The Chocó forest is one of the most diverse forests in the Neotropical realm. It is estimated that tropical forests, which comprise just 6% of the world’s surface area, contain somewhere between one-half to three-quarters of the earth’s plant and animal species. Mashpi is home to a wide array of flora, from ferns and bromeliads to a plethora of orchids, many of which have just been recently discovered. Biologists from around the world have collaborated with our team of scientists to observe, study and understand these species.
The Mashpi Reserve’s staggering level of biodiversity is due to the combination of its tropical climate, the equatorial sun, high quantity of rainfall and different elevations. This unique blend of elements creates a world where species thrive in a million different ecological niches.
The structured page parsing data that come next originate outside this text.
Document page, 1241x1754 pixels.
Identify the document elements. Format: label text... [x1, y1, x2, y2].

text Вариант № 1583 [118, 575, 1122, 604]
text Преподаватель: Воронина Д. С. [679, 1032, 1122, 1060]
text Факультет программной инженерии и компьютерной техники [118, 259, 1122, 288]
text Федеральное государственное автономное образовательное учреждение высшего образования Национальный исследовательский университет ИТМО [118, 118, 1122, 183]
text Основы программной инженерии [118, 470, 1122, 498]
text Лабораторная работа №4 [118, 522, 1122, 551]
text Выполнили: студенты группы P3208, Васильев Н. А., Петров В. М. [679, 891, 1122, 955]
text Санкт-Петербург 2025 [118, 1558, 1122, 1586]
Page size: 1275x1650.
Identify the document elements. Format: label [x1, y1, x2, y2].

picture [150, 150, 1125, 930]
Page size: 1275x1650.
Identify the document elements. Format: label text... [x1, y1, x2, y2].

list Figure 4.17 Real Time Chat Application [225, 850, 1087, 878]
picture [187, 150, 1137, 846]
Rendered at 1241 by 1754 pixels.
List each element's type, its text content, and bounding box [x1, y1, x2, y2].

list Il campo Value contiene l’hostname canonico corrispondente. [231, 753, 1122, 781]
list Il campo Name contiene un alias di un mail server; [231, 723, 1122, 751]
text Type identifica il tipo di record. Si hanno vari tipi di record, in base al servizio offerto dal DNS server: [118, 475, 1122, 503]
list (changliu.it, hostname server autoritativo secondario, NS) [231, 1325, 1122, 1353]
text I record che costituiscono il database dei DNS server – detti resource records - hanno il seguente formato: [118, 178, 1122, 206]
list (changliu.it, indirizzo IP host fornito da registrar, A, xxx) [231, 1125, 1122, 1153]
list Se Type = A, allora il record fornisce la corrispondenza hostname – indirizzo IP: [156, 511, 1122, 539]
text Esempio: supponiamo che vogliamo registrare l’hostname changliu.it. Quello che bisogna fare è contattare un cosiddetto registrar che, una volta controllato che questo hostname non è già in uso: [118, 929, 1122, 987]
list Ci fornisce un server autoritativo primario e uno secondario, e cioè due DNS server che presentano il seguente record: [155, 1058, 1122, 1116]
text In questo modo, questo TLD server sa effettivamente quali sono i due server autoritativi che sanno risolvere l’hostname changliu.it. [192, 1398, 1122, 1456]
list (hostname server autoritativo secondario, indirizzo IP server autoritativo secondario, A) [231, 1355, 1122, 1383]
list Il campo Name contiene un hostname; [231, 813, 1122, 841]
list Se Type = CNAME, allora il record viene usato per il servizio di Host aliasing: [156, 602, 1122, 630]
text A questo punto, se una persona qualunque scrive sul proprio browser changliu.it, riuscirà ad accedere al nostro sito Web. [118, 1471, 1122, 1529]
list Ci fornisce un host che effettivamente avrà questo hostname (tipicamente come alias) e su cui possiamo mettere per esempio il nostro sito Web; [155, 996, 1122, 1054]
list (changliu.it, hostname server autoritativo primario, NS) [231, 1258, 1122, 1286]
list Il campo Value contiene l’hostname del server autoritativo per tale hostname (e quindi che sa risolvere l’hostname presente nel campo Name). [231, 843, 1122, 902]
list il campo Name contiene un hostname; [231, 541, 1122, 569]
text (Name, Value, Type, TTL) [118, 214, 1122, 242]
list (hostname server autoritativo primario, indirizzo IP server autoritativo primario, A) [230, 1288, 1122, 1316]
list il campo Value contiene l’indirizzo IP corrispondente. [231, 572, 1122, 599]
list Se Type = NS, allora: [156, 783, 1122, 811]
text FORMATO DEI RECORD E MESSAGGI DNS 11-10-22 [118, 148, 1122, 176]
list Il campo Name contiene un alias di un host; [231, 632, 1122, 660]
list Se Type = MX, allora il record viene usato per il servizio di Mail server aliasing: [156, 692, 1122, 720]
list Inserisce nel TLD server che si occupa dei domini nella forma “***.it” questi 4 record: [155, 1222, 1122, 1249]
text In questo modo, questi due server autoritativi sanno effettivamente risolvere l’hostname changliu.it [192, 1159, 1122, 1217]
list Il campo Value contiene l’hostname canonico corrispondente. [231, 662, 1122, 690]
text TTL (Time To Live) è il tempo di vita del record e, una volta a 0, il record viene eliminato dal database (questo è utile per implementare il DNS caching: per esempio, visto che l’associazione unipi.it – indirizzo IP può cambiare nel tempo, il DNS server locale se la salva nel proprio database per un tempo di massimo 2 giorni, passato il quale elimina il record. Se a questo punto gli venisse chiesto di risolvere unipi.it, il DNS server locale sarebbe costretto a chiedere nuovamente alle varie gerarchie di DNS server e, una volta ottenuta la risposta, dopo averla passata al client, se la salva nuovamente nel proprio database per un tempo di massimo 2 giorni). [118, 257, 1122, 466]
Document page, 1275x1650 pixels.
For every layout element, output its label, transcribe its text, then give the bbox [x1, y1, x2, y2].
A staggering 400 species of birds – of which 36 are endemic (meaning they are found nowhere else in the world) – are estimated to inhabit the forests of Mashpi. Monkeys, peccaries and even pumas make their homes inside the Reserve’s dramatic, verdant hills which are dotted by majestic waterfalls. A myriad of invertebrates and amphibians inhabit this world. While you’d be lucky to catch a glimpse of many of these shy creatures, a network of camera traps allows to us to sneakily observe their movements in breathtaking proximity and clarity.